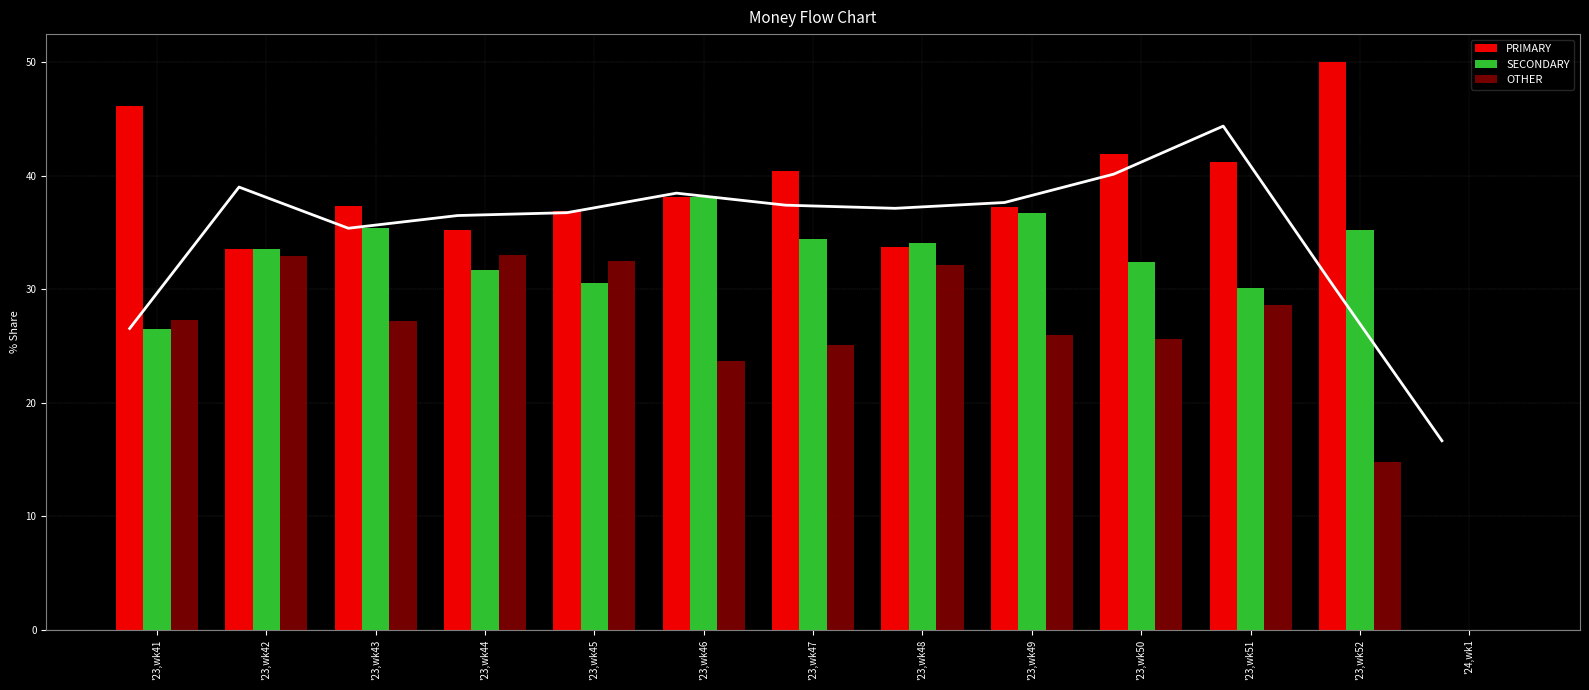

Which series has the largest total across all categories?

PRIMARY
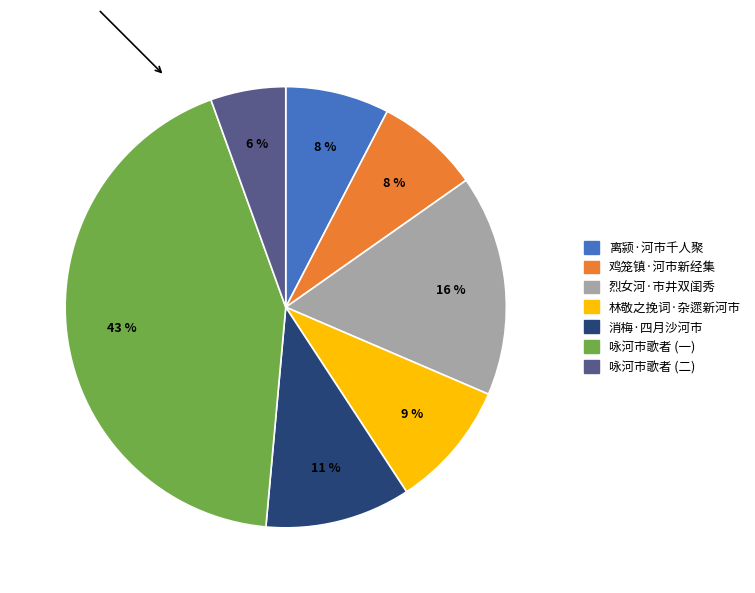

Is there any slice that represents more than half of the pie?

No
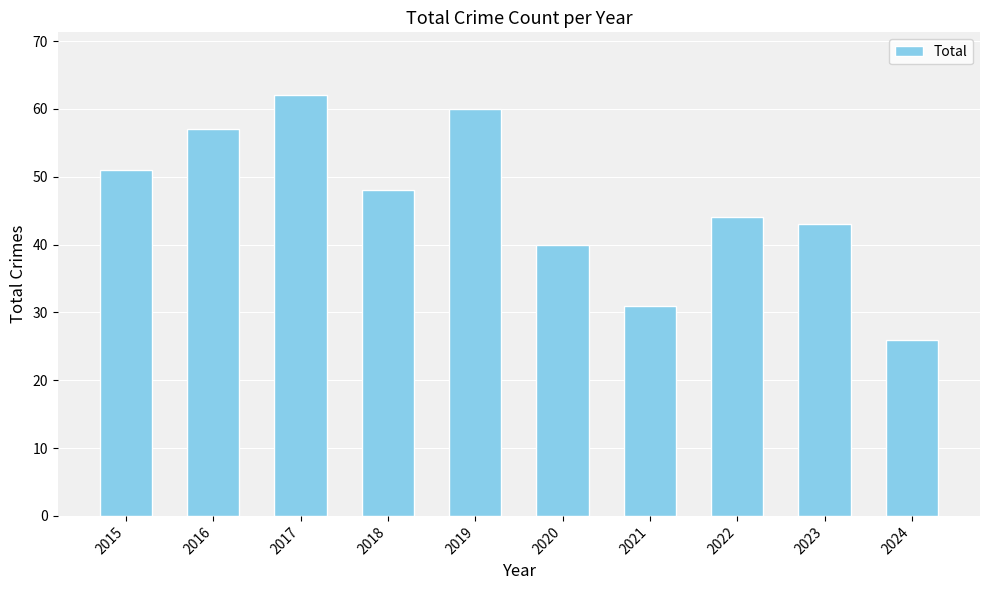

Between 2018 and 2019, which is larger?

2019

·····

* [What you have to do]: Pick out and copy each line of the records above that contains the word "half", treating uppercase and lowercase letters as different.

* [Solved problem]:
Is there any slice that represents more than half of the pie?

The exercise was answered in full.